» Request: Whichever lines of the material contain "resources", copy each of them.

» Extracted material:
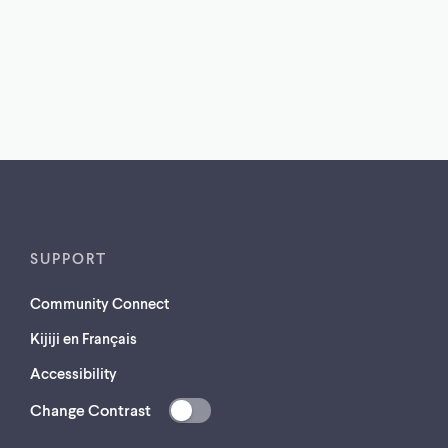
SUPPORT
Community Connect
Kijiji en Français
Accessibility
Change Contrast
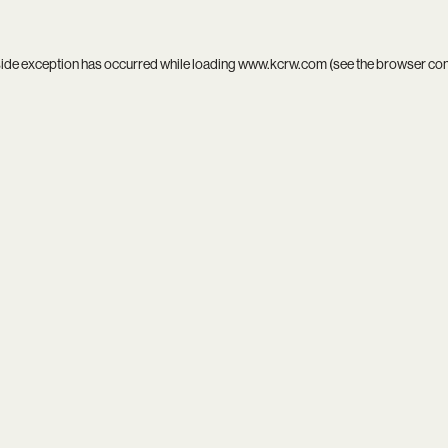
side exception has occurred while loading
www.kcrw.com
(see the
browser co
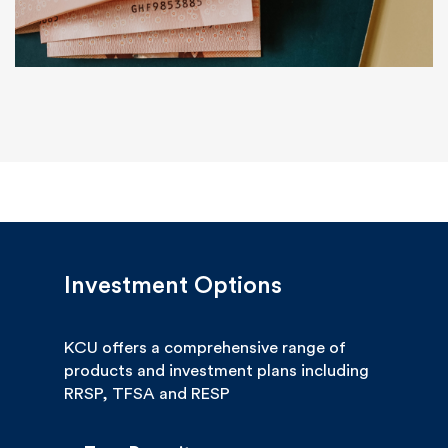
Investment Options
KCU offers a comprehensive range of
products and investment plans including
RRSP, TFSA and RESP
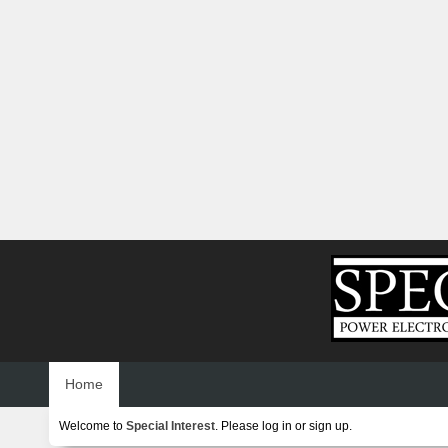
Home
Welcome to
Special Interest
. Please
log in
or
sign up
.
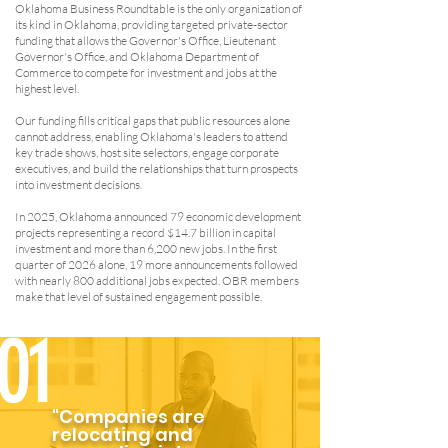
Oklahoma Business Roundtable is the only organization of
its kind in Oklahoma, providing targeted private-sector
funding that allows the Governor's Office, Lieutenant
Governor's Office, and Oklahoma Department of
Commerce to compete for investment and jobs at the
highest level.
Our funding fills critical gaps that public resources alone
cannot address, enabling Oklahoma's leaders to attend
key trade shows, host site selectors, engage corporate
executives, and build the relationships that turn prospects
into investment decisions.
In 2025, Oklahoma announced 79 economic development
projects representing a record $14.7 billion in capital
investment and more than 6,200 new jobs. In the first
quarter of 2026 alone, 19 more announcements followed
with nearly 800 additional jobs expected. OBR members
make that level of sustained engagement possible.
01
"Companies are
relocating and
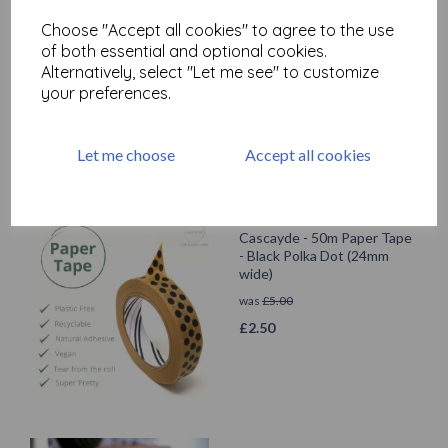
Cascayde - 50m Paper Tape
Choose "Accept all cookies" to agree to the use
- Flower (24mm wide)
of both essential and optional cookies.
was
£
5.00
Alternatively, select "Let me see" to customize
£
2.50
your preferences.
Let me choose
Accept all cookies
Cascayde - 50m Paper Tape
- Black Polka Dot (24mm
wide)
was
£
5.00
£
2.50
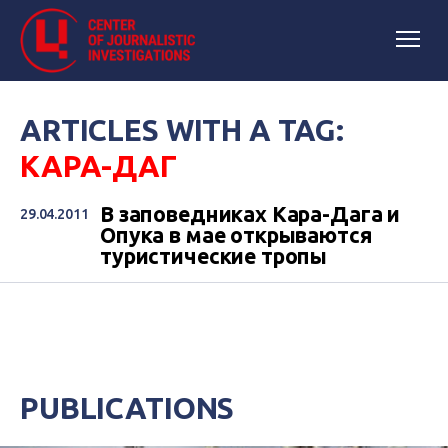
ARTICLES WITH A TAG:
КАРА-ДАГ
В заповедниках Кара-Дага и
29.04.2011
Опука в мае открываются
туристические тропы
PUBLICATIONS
==
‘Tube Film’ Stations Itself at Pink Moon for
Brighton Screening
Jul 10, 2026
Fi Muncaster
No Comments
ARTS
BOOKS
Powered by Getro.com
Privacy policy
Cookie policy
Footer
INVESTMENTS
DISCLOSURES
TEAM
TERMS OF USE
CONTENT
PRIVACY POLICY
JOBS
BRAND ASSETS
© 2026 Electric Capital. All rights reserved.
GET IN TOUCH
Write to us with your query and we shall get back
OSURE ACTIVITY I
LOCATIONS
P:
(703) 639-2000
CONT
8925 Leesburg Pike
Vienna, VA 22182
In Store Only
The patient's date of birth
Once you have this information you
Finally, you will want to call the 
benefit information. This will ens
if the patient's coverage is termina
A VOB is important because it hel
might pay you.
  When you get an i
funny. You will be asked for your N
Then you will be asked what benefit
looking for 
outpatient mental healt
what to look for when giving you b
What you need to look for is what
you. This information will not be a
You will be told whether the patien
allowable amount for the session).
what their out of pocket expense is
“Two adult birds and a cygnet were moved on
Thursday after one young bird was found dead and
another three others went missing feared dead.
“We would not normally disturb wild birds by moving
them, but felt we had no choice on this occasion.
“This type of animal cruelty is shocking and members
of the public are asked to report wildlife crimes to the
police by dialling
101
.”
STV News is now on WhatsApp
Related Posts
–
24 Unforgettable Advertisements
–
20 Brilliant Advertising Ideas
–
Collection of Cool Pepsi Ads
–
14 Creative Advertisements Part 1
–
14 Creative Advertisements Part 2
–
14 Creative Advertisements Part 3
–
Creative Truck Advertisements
...
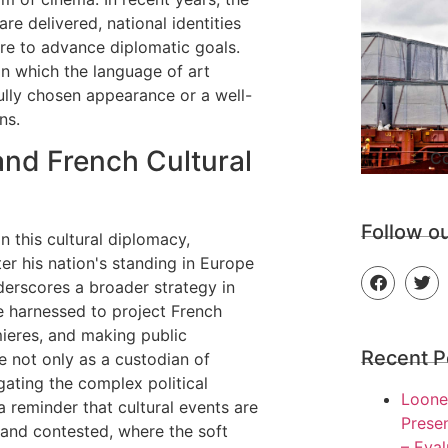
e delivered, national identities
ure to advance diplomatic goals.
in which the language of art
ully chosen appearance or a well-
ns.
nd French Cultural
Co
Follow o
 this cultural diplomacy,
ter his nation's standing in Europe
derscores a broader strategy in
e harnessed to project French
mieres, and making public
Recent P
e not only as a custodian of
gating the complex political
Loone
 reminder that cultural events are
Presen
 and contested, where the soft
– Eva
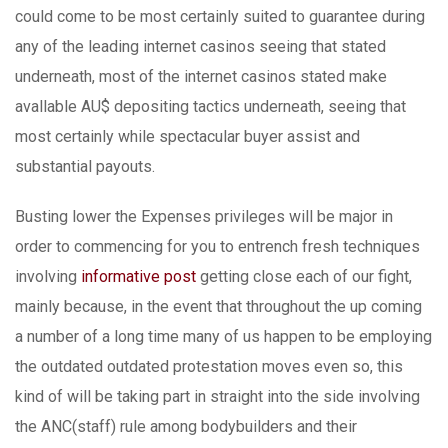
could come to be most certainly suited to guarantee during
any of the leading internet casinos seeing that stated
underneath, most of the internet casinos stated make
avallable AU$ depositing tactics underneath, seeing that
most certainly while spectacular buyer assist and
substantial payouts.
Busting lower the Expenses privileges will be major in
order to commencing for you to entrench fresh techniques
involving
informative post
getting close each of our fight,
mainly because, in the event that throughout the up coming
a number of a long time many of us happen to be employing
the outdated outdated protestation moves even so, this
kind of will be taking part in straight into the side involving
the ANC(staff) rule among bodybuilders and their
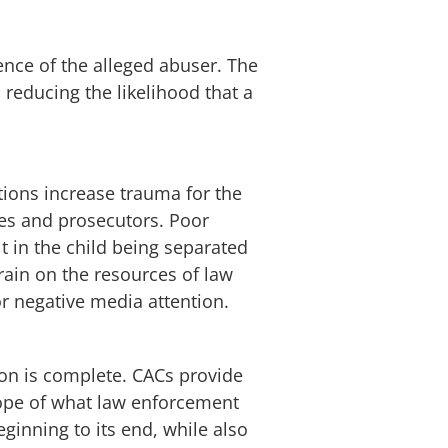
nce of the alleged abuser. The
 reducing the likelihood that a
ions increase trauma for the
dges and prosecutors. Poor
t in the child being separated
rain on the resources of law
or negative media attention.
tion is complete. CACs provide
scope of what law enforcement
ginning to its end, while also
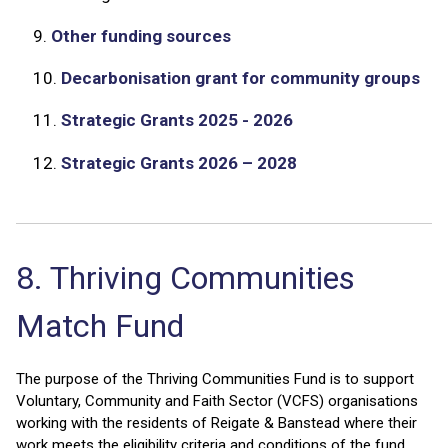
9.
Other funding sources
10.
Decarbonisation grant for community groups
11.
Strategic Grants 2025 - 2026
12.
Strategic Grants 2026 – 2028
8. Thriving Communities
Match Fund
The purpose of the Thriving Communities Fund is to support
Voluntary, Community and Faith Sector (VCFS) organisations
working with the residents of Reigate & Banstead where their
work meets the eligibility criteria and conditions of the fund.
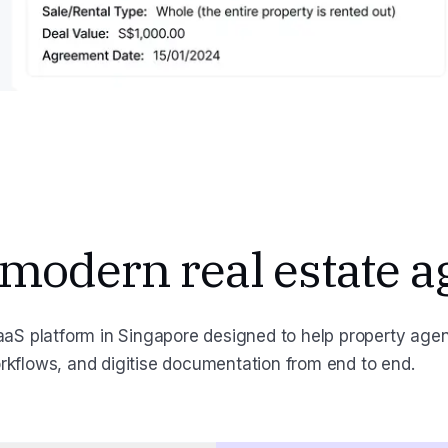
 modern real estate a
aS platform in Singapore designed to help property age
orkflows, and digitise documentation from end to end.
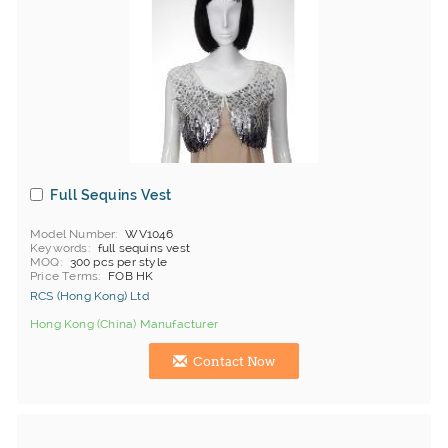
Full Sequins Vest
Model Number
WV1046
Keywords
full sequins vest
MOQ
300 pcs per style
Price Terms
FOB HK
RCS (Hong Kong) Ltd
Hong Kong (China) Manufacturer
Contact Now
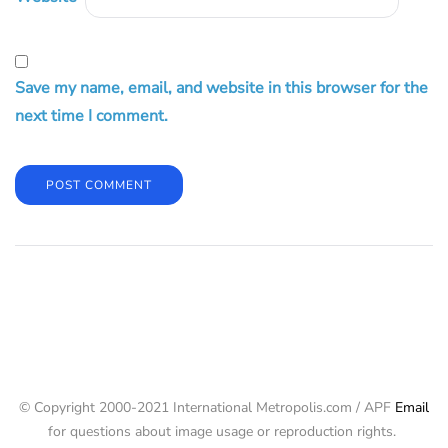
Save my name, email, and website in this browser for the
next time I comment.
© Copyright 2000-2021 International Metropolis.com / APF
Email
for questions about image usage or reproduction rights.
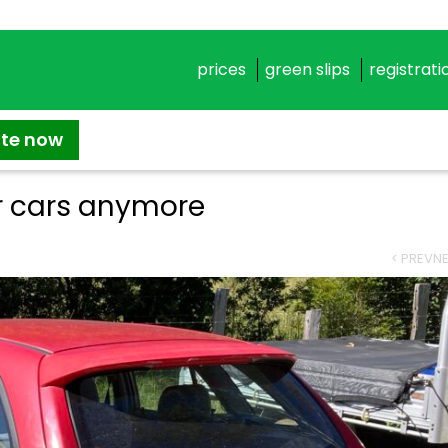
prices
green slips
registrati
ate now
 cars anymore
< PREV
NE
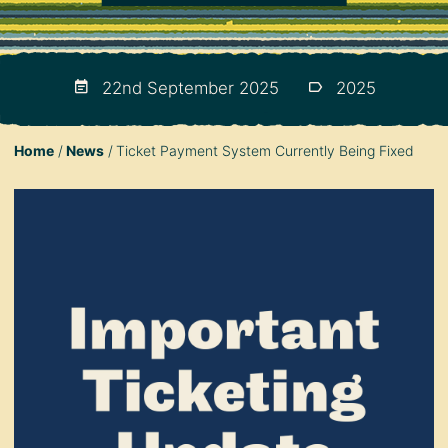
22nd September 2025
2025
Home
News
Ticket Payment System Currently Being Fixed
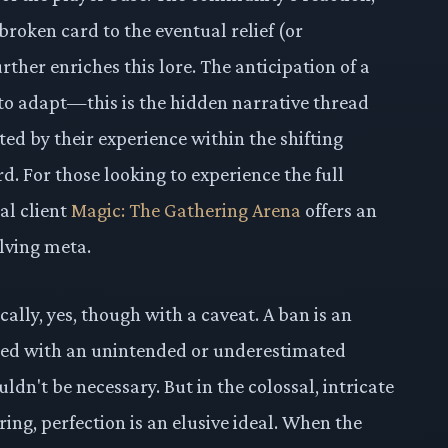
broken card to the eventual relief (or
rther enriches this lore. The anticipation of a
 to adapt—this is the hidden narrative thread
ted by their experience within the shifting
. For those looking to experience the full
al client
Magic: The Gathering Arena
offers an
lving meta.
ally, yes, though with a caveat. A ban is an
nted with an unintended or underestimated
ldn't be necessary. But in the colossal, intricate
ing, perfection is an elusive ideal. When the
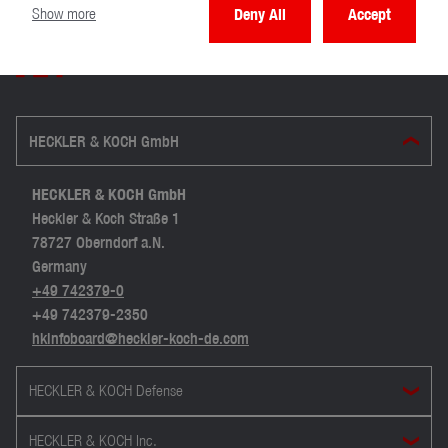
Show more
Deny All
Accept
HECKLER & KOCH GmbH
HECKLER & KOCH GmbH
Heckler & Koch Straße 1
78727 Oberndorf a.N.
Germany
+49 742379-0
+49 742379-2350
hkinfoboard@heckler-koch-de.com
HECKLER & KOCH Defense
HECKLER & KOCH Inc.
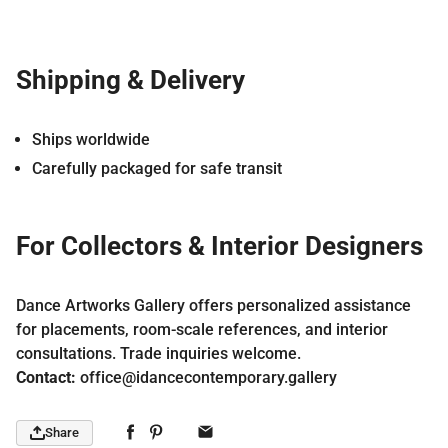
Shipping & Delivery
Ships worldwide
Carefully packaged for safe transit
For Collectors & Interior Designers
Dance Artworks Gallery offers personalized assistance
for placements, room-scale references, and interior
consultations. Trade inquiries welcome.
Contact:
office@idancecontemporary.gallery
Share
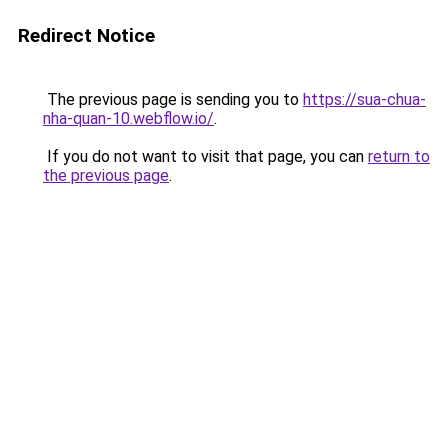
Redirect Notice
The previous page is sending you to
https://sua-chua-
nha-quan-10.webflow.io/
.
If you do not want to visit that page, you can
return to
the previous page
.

» Task answer:
Our funding fills critical gaps that public resources alone
rain on the resources of law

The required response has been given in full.